И тут же удивленно поняла: шоколад!..
— Кто тебе дал, Дим?
— Тетя! — Дим с трудом ворочает языком в размякшей сладости. И, проглотив ее: — Ма-мо-чи-ка, что такое золото?
— Золото и есть золото. — Мать никак не ожидала такого вопроса. — Знаешь, такое… Ну, блестит, как эта дверная ручка…
— А зачем дверную ручку закапывать в землю?
— Дим, что ты бормочешь? — испугалась мать, опускаясь перед сыном на колени и одной рукой, с платком, вытирая ему ротик, а другой, левой, щупая лоб: не жар ли?

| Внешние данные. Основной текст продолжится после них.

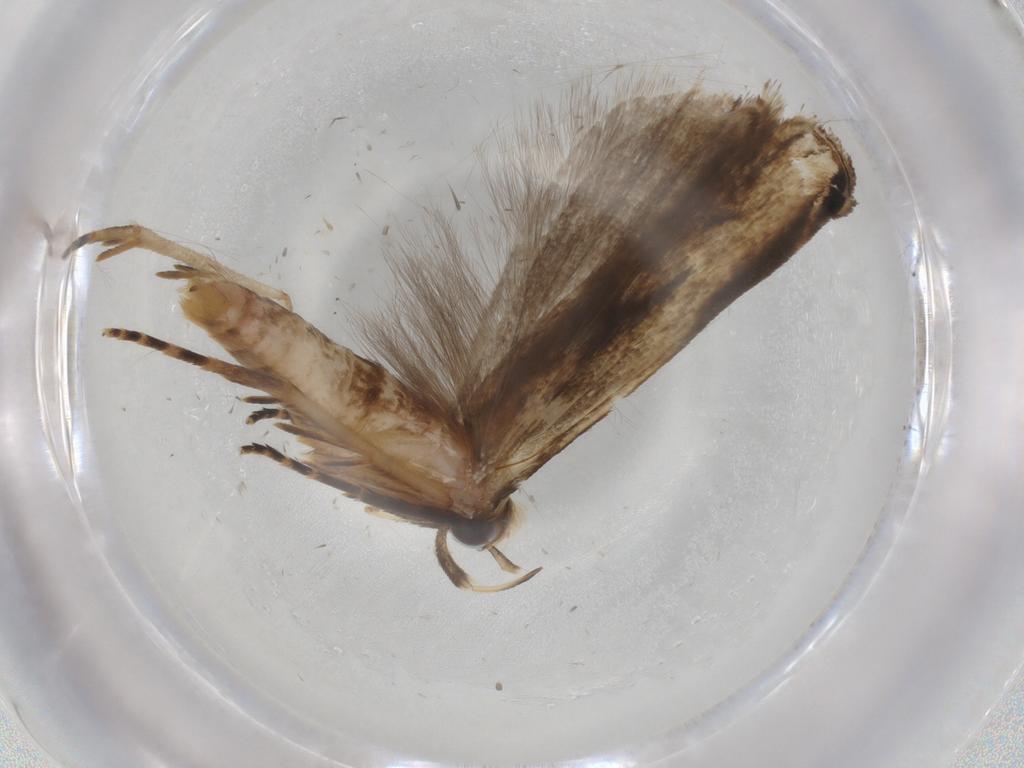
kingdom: Animalia
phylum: Arthropoda
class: Insecta
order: Lepidoptera
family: Gelechiidae
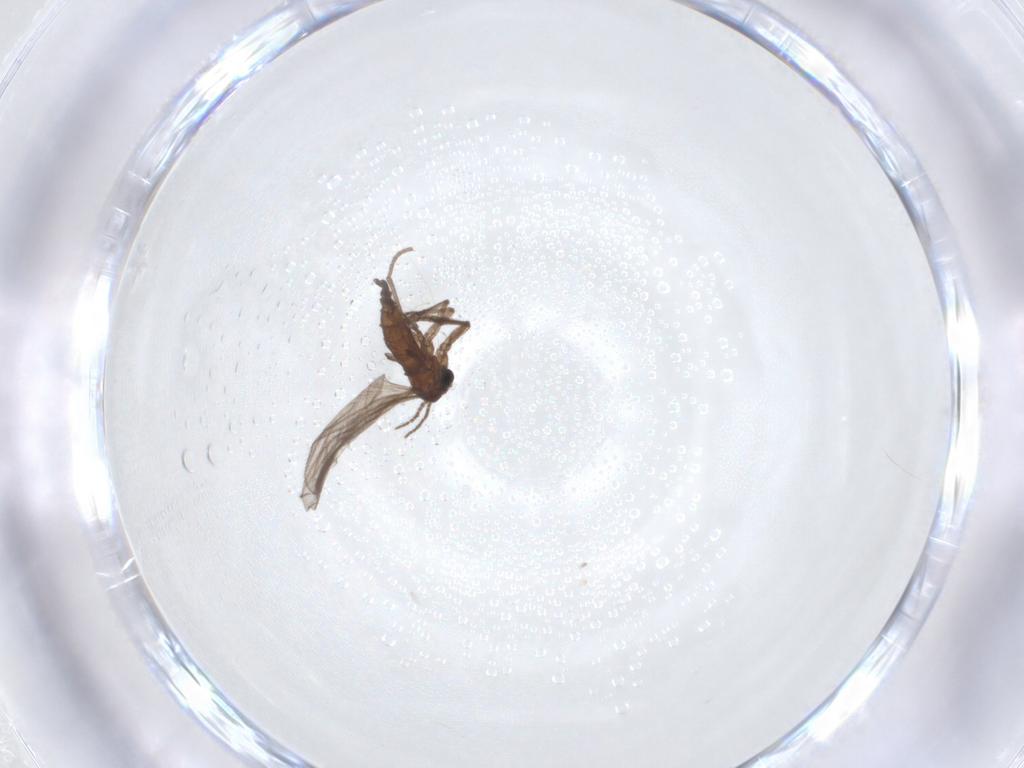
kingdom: Animalia
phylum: Arthropoda
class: Insecta
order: Diptera
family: Sciaridae
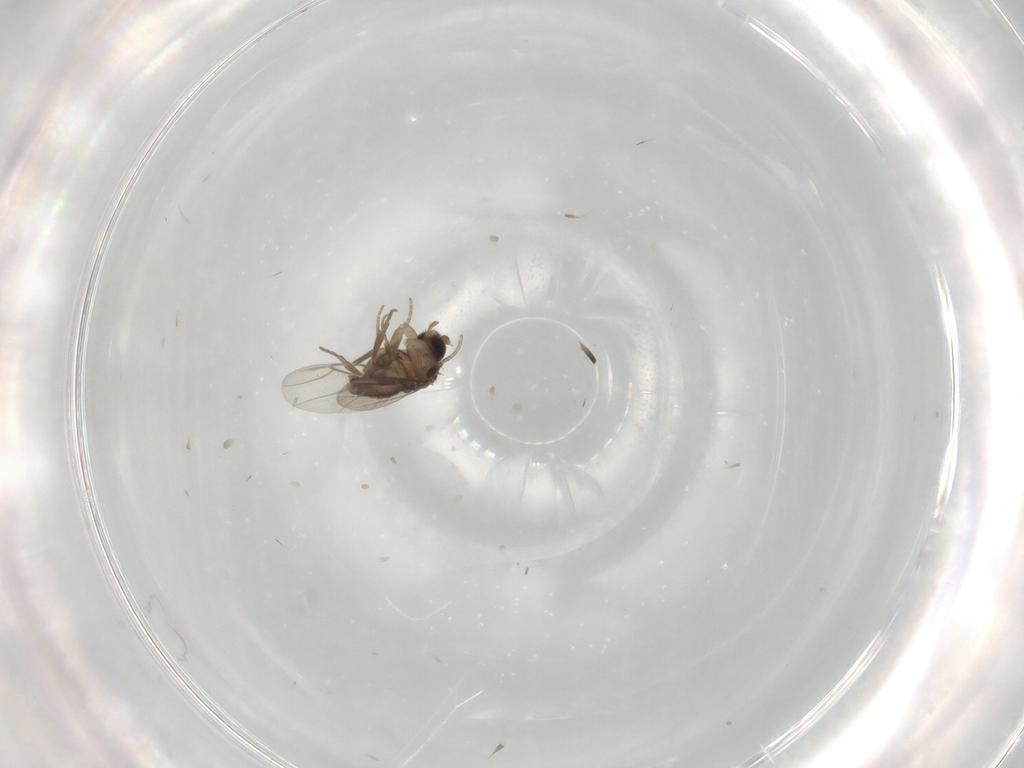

Но лобик Димика был прохладно-теплым, жара не было.
III
Июльский полдень переполз через бухту и сжег все тени. Трех-оконный домик белел под скалою неистово, и неистово звенели кузнечики. Диму казалось, что это звенит у него в ушах, как полгода назад, когда он сильно был болен. И Димик ковырял мизинчиками то в правом, то в левом ухе, думая выковырять оттуда звон. Но на мизинчиках ничего не было, а звон все звенел. И тогда, чтобы перекричать надоевший звон, Дим запел песенку, которую тут же сложил:
Золото, золото,
Золотое золото,
Золотая мамочка,
Золотая тетичка,
Золотой воробушек…
Голос ребенка был звонок — песенка была услышана на кухне. Чистившая красноперку Олимпиада Васильевна закусила толстую красную нижнюю губу и затаила дыхание — сердце от волнения подпрыгнуло к самому горлу и стукнуло перебоем.